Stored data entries
************

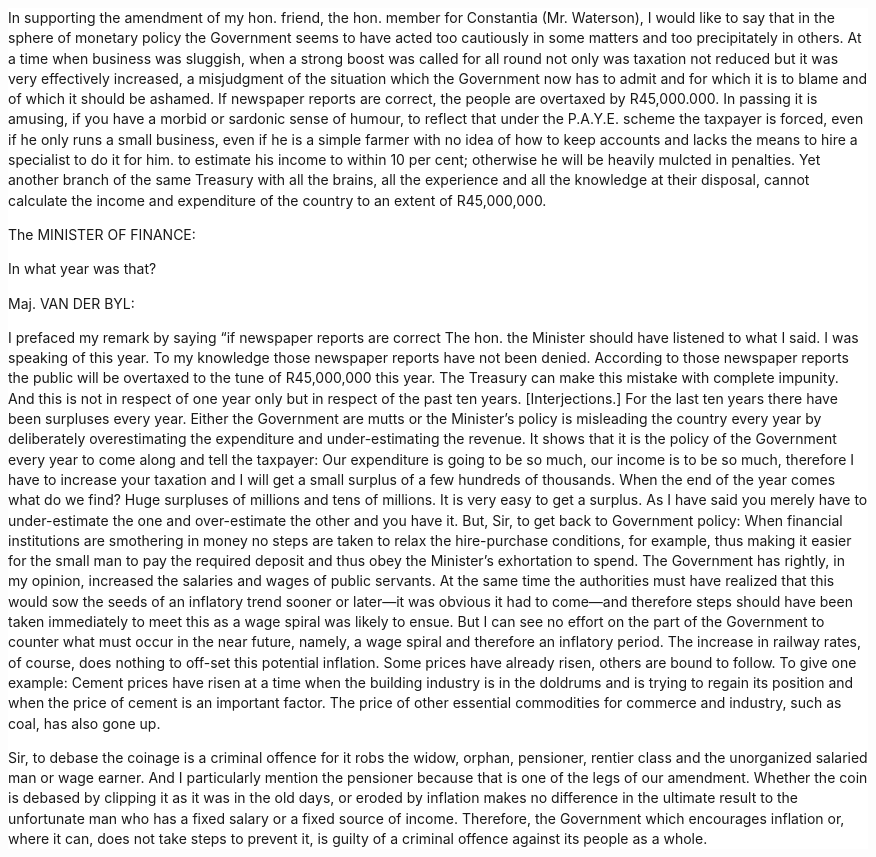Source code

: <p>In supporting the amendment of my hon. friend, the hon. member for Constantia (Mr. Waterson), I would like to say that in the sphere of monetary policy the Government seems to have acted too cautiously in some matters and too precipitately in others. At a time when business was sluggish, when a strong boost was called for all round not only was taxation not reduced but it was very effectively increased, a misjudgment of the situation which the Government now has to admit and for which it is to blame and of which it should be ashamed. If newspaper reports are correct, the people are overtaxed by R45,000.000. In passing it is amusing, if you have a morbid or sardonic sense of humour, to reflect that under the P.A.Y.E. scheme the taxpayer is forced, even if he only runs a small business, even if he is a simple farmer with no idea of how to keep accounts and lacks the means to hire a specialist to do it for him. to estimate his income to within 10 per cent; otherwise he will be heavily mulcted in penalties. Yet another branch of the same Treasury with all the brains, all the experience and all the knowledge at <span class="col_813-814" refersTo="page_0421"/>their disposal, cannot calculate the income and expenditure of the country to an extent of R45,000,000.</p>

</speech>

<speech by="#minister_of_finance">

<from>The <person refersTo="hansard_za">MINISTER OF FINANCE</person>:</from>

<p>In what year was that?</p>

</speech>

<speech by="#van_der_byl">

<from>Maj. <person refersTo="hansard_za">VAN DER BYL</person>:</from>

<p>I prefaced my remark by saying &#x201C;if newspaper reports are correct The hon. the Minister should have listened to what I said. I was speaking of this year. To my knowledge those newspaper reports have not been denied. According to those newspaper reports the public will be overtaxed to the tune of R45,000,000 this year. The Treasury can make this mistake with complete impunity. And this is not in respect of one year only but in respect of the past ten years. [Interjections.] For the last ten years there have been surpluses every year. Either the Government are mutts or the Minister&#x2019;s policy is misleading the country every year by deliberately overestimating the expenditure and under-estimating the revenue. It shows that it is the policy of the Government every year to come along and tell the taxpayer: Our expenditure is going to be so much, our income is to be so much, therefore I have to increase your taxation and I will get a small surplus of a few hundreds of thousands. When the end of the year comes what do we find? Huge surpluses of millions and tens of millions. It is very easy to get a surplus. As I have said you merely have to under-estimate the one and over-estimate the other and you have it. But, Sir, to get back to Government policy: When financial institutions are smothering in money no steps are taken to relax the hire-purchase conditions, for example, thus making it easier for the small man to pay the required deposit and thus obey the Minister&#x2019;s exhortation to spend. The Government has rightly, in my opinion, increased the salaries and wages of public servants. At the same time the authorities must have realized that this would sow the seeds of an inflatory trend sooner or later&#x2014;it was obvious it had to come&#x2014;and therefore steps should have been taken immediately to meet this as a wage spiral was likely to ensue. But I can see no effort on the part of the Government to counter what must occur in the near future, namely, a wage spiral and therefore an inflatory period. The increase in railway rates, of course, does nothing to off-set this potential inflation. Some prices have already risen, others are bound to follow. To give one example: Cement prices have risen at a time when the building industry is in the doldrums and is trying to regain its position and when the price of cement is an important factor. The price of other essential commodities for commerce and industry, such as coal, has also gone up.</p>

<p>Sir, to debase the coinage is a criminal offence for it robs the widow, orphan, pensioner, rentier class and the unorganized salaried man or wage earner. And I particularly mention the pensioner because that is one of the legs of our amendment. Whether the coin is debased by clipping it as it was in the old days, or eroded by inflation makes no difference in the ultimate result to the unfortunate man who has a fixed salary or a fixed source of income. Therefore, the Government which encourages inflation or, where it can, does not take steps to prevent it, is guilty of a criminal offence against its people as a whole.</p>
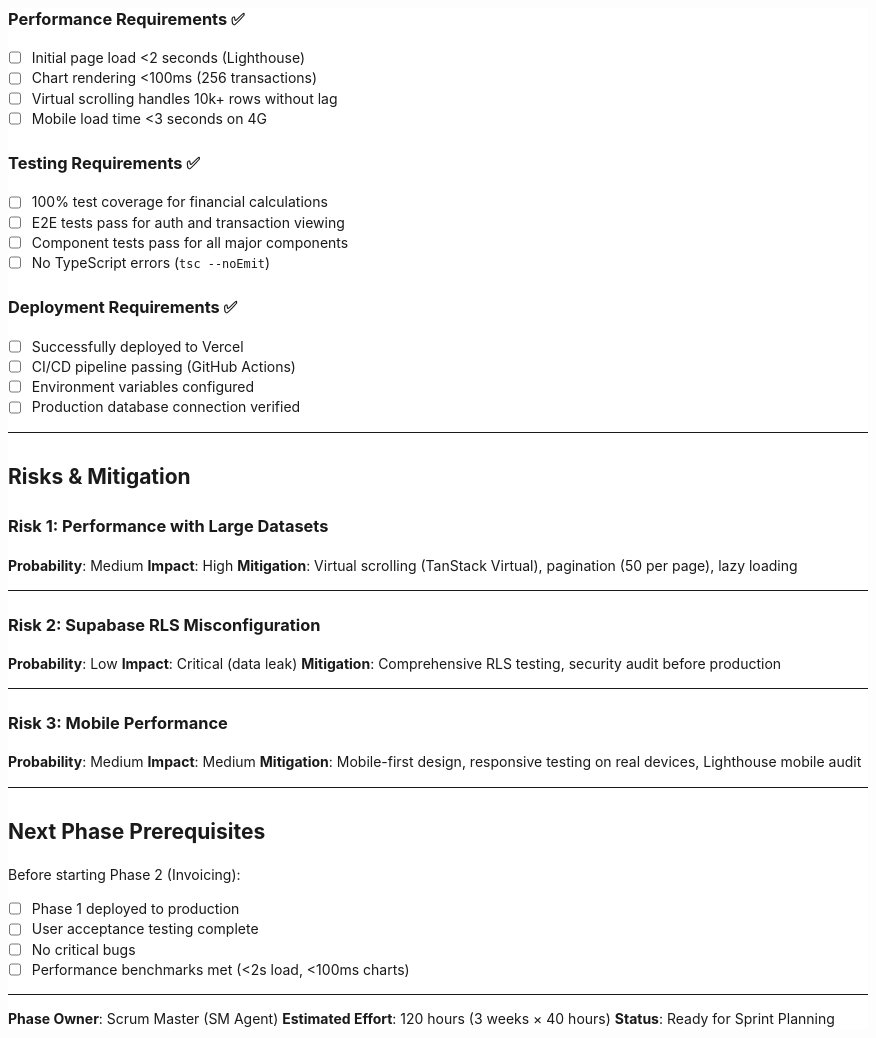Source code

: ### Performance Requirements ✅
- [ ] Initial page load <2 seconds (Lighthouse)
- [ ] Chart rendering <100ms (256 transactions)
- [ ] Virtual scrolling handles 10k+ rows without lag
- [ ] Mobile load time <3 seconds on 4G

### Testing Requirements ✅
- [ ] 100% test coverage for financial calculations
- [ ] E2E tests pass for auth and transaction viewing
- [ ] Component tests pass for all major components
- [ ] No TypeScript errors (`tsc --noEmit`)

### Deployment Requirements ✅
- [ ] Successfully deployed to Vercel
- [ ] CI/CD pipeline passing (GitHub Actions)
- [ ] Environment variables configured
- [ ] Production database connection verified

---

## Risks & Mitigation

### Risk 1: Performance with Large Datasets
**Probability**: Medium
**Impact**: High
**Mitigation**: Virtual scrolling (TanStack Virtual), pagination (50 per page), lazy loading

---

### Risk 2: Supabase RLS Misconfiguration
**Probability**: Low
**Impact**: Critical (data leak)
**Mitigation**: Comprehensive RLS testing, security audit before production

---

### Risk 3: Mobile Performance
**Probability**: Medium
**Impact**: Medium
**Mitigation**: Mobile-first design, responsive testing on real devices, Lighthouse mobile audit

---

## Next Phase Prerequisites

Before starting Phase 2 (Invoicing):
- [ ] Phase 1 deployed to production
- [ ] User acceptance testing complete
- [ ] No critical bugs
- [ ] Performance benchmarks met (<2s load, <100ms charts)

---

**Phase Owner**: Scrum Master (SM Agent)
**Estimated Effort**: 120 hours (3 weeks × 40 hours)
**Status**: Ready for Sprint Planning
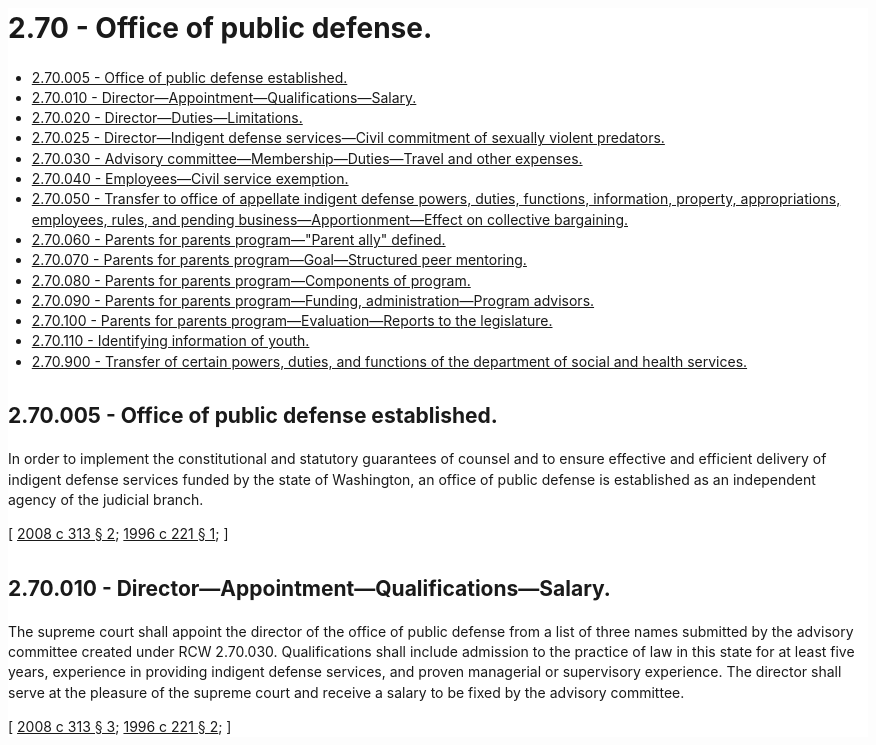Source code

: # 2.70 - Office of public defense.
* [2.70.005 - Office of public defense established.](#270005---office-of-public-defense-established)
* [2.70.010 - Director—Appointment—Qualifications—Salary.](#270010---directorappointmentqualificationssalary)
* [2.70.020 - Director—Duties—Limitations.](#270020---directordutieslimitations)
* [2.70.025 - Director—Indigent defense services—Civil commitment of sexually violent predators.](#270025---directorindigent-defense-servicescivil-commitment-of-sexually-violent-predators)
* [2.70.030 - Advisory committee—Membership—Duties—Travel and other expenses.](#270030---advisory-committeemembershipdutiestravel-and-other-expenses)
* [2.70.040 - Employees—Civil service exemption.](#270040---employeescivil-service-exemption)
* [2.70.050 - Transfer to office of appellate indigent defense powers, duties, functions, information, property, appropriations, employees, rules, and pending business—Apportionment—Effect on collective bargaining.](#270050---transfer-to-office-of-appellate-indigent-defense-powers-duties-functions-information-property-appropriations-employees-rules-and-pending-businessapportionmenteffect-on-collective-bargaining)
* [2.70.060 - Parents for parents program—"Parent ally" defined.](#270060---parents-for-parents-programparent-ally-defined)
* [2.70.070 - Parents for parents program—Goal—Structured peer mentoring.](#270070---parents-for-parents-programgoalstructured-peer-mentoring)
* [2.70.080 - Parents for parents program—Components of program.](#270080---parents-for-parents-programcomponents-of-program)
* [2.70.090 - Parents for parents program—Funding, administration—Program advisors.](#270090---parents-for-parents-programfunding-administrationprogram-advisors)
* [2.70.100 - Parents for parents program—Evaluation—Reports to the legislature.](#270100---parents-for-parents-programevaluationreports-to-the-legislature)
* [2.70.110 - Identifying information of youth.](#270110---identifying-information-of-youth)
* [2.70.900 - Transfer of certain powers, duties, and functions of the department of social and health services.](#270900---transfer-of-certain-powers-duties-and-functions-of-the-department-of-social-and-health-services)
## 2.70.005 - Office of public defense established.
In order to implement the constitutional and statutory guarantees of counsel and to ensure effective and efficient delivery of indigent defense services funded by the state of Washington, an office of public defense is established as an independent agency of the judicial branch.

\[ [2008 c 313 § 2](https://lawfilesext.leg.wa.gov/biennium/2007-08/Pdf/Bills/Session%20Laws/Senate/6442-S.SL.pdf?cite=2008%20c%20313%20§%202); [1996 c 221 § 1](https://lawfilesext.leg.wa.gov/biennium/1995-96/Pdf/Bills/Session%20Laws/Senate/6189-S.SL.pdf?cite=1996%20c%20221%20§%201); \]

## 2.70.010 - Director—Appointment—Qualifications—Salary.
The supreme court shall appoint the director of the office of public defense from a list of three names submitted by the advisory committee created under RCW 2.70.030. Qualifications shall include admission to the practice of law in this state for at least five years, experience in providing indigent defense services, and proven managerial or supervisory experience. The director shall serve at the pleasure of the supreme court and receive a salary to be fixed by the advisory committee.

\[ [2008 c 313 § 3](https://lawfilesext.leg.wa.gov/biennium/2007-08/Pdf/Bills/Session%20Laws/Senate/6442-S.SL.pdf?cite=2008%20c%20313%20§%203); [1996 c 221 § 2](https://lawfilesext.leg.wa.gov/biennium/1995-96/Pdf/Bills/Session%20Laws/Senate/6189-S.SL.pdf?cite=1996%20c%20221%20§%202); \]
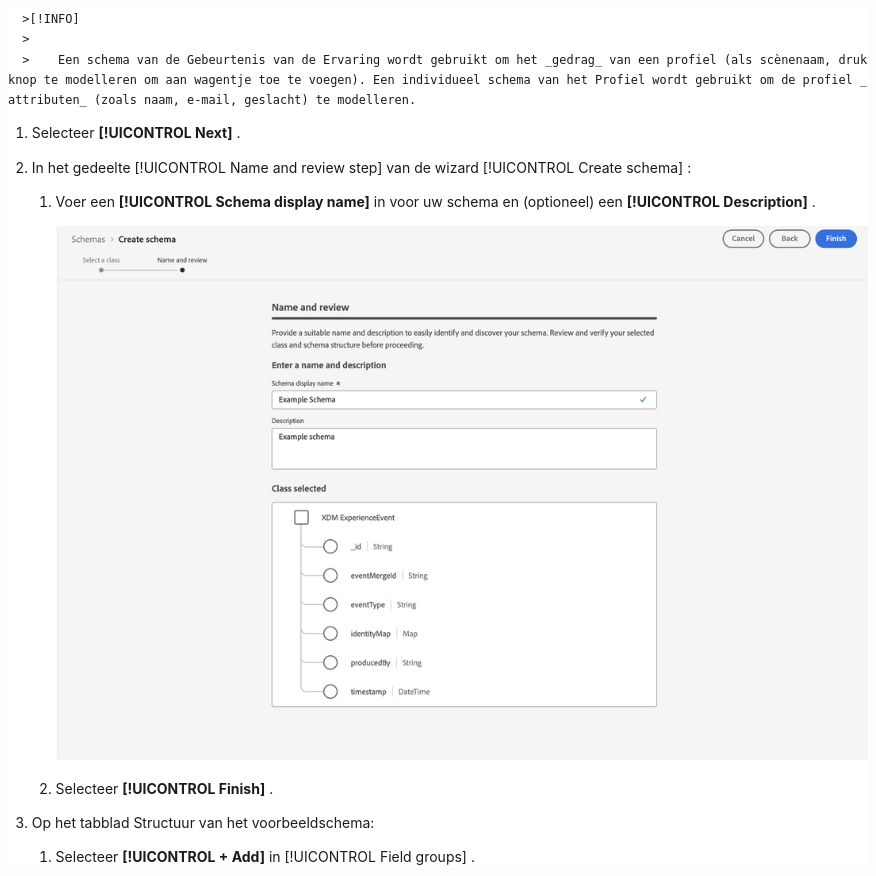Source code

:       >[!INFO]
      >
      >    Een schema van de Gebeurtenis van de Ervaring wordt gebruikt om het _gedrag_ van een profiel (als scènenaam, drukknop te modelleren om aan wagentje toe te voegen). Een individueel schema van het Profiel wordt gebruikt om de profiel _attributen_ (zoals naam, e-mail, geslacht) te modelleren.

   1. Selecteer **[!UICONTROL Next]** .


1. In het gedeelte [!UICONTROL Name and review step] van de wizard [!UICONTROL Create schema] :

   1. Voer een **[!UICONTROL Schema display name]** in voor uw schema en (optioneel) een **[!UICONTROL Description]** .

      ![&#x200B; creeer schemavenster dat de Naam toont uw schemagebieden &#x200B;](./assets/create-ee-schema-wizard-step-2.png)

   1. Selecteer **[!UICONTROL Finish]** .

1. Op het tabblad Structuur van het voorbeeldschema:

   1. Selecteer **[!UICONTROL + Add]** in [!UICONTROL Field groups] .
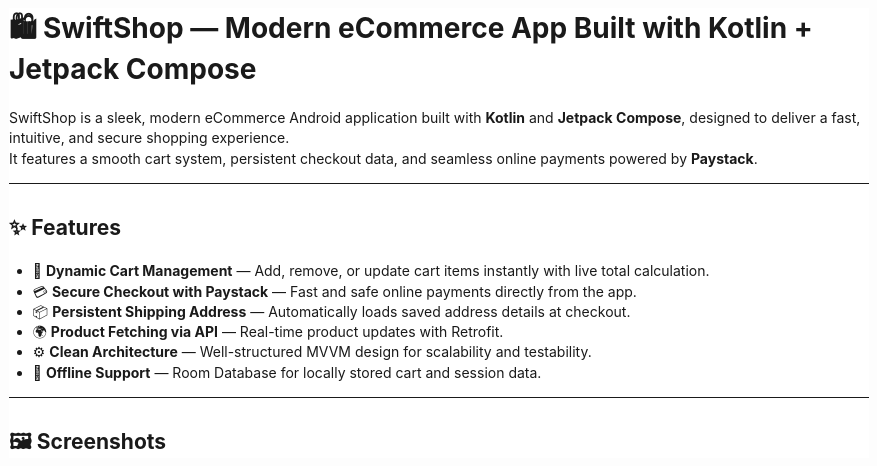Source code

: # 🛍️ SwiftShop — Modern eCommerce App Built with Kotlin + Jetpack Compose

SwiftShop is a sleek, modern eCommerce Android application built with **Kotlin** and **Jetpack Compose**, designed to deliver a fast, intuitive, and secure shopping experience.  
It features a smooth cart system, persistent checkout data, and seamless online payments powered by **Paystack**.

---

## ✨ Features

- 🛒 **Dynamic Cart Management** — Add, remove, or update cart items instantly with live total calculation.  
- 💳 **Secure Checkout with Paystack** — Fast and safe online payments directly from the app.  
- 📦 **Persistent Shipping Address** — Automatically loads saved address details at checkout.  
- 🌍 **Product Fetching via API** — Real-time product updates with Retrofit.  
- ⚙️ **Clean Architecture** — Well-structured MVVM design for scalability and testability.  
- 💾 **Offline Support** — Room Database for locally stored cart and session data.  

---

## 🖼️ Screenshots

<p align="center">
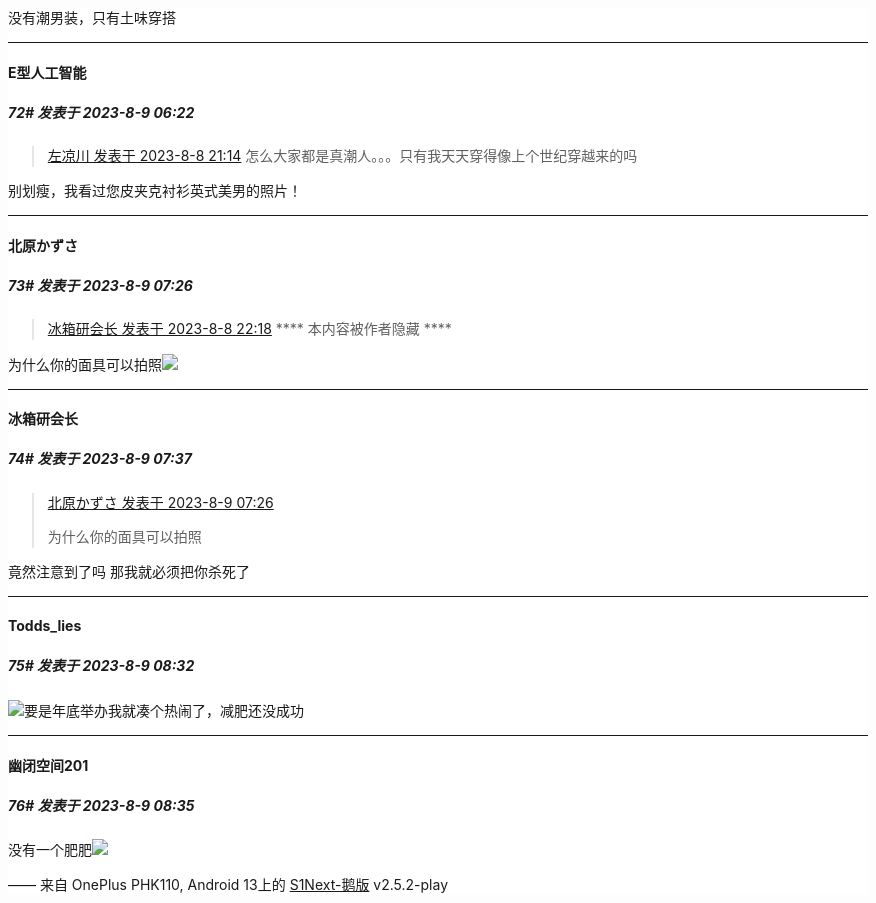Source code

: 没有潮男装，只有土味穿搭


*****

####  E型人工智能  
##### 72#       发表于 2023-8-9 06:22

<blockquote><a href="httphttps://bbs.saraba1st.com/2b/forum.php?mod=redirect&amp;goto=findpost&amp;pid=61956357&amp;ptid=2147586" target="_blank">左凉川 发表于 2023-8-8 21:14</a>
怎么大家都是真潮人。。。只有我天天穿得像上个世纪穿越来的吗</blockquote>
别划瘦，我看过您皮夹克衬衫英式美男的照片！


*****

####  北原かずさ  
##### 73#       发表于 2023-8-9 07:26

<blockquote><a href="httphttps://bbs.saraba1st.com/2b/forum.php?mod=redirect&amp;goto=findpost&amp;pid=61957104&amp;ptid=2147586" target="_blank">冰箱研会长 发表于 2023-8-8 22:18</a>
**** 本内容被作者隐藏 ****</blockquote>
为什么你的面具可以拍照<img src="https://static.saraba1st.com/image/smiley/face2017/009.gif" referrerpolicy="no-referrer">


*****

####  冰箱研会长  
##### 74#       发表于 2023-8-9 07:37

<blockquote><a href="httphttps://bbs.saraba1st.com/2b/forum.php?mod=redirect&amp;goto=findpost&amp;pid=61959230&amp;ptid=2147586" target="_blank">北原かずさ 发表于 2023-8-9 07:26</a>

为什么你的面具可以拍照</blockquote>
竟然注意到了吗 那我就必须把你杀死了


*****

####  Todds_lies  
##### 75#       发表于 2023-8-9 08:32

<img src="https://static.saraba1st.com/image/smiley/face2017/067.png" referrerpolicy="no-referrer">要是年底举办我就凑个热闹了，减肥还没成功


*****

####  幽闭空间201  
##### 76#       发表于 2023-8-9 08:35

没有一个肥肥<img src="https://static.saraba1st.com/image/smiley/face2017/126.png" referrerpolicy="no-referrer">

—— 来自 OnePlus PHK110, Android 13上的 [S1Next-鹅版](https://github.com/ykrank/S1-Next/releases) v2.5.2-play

************

**Task requirements:** Recast the material from the line containing "creeer schemavenster dat" up to and including the line containing "1. Op het tabblad" as a numbered list, omitting any blank lines.

**Solved problem:**
1.       ![&#x200B; creeer schemavenster dat de Naam toont uw schemagebieden &#x200B;](./assets/create-ee-schema-wizard-step-2.png)
2.    1. Selecteer **[!UICONTROL Finish]** .
3. 1. Op het tabblad Structuur van het voorbeeldschema:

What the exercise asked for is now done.